Task goal |
Pick out each line of the records that includes the string "until", and copy it.

Stored data entries |

————

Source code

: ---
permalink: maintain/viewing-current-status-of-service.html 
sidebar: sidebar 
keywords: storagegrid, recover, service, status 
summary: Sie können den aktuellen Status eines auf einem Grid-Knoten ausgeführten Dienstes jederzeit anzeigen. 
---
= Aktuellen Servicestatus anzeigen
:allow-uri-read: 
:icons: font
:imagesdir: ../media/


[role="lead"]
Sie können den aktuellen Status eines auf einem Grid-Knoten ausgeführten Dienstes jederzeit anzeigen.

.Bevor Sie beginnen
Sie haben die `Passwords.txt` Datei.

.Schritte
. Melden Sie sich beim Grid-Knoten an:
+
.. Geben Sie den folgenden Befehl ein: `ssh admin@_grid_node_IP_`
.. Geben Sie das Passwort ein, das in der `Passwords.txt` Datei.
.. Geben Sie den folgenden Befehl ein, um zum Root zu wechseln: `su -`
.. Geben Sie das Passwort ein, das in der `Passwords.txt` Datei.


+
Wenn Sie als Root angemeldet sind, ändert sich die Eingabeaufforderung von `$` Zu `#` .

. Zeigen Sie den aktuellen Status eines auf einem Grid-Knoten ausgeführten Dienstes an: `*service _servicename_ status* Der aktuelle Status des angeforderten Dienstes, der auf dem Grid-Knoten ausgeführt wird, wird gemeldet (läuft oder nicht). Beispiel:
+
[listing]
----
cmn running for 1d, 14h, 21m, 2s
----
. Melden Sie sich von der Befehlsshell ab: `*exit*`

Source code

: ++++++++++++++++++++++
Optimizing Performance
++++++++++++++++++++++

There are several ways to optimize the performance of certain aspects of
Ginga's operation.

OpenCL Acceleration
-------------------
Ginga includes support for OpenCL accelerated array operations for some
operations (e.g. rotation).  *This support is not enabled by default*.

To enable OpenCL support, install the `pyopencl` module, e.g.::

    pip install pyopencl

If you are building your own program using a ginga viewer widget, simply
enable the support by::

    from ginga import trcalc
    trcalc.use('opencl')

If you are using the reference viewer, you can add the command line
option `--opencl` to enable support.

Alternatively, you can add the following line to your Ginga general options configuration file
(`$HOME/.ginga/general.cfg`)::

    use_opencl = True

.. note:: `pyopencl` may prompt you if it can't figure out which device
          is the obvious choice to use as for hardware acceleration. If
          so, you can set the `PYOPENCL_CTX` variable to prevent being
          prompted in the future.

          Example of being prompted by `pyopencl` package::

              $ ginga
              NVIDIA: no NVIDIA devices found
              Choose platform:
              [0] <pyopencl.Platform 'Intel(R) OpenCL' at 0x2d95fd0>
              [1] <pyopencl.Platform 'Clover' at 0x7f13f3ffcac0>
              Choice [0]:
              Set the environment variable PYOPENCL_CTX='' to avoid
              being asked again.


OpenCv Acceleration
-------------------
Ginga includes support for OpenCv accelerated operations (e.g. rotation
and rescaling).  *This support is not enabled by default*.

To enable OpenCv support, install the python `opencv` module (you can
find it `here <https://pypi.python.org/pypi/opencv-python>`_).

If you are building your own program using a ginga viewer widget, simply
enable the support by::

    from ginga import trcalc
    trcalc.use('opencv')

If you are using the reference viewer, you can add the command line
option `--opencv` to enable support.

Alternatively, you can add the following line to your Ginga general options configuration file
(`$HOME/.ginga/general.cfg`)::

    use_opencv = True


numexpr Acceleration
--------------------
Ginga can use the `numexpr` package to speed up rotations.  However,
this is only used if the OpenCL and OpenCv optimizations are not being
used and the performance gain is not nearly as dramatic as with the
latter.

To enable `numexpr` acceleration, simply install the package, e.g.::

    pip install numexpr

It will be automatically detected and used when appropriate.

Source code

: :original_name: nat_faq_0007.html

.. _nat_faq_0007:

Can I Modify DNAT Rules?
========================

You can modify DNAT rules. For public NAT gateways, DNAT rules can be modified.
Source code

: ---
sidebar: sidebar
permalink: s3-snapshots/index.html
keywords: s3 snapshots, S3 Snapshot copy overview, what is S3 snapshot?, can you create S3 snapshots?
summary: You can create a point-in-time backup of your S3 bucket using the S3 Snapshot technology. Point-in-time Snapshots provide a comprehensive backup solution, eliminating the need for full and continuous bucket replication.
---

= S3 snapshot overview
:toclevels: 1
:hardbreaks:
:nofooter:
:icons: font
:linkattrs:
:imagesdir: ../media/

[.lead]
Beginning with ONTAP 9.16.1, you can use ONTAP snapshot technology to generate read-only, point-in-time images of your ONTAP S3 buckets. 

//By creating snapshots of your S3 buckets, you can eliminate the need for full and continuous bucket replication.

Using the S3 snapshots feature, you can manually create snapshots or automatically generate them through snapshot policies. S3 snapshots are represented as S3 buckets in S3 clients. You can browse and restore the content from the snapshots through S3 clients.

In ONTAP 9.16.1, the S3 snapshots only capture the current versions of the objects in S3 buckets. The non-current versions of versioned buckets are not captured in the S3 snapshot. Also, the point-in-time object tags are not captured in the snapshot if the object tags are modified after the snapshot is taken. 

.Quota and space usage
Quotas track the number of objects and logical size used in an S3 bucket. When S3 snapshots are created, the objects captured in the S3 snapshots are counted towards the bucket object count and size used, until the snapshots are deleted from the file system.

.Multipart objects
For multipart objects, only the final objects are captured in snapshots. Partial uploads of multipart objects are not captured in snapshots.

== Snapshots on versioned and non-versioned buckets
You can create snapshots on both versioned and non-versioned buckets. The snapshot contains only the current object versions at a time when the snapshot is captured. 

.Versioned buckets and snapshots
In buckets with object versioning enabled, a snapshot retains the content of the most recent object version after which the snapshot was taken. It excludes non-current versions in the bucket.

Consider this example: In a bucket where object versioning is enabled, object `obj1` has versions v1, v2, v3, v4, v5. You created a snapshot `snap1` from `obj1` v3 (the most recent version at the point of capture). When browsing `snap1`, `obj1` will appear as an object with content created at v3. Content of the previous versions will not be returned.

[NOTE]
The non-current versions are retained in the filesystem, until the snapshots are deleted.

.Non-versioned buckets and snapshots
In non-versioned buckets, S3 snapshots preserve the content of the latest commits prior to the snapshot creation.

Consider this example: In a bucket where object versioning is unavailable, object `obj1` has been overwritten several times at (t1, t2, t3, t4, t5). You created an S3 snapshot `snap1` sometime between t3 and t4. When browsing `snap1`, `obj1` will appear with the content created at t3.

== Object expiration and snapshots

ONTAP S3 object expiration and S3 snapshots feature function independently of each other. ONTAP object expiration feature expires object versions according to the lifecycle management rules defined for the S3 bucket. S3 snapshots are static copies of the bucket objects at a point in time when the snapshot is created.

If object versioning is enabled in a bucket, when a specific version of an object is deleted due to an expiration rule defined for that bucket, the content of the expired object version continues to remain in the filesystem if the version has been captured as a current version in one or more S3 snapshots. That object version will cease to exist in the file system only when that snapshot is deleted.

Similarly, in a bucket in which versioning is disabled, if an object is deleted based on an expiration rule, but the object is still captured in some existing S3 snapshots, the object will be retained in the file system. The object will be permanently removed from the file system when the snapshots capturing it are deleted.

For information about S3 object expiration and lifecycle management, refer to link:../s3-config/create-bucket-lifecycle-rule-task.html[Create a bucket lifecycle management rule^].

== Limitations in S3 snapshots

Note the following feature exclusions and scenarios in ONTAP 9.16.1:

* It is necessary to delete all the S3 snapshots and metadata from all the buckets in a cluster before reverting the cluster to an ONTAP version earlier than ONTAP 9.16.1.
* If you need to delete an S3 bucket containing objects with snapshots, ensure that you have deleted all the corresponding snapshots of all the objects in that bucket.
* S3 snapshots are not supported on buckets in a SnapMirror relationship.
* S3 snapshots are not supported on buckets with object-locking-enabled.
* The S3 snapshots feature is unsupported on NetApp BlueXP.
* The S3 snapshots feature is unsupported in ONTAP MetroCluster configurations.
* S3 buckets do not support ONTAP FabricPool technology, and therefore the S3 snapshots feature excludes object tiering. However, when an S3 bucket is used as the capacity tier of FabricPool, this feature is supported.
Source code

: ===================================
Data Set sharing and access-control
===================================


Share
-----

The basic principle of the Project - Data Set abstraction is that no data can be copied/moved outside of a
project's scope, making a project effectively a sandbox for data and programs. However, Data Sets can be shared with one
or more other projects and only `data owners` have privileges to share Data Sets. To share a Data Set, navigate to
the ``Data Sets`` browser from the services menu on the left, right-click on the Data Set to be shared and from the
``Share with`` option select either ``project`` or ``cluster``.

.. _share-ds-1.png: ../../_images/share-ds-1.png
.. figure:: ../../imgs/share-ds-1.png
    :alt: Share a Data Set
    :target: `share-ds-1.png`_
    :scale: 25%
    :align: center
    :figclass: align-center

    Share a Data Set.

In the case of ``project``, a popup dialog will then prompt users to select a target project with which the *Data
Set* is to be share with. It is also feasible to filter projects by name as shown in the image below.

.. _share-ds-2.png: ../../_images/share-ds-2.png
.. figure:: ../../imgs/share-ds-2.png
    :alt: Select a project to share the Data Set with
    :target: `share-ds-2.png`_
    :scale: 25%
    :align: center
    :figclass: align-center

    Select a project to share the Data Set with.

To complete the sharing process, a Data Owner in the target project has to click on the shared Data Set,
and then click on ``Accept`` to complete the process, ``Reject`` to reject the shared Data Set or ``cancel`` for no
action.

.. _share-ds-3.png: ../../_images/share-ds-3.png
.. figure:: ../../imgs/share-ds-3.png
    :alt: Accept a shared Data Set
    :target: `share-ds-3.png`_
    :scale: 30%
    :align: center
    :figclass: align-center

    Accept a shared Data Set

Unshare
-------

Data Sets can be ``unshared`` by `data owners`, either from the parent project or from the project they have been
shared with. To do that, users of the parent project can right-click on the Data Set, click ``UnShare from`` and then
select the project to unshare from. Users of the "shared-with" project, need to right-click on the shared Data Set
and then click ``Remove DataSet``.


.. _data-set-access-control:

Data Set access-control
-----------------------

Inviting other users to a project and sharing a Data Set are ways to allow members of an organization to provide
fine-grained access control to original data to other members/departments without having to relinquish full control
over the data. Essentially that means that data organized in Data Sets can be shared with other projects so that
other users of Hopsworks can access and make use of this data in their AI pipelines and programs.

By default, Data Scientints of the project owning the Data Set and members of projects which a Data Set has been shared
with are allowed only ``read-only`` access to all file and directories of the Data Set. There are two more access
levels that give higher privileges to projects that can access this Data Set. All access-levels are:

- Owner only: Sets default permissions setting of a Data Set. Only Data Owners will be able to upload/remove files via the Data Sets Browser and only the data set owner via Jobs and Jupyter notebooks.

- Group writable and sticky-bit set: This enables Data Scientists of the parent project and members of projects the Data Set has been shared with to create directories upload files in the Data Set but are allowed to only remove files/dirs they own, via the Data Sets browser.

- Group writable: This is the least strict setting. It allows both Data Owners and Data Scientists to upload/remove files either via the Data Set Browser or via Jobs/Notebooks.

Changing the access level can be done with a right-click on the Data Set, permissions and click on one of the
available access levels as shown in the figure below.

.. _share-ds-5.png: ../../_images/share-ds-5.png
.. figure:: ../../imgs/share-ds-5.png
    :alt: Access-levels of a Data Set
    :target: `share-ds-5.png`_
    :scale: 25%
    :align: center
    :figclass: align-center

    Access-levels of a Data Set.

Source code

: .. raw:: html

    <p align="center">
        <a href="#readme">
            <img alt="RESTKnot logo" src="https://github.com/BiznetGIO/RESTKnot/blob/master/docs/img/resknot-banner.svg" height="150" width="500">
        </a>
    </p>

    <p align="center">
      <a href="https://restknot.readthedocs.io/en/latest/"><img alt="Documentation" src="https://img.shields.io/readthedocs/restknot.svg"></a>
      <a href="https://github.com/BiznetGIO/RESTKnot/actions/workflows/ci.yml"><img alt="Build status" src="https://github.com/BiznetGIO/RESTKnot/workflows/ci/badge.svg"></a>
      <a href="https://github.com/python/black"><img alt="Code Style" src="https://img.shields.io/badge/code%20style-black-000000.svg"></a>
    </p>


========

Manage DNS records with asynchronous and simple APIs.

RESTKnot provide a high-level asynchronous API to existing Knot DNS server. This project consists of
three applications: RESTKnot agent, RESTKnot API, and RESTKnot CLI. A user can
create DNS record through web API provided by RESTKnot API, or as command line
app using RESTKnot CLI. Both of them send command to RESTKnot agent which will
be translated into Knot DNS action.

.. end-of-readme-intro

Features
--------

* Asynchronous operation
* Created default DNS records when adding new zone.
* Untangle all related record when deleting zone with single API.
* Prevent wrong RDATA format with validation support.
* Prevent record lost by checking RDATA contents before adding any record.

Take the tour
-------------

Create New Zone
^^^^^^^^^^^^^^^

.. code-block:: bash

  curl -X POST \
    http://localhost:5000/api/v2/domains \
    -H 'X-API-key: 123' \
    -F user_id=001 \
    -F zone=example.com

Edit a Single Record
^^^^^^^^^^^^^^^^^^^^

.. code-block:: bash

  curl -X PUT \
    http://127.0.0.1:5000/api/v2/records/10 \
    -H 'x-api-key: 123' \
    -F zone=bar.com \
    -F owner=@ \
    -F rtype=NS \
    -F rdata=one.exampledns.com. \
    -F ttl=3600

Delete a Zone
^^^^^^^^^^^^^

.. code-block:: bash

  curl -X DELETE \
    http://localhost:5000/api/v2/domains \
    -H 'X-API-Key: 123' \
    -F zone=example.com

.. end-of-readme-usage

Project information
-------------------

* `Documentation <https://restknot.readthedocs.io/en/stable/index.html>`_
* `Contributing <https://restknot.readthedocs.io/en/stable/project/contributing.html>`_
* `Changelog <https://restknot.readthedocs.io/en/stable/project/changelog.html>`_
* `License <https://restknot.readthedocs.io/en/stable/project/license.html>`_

————

Output of the task |
Quotas track the number of objects and logical size used in an S3 bucket. When S3 snapshots are created, the objects captured in the S3 snapshots are counted towards the bucket object count and size used, until the snapshots are deleted from the file system.
The non-current versions are retained in the filesystem, until the snapshots are deleted.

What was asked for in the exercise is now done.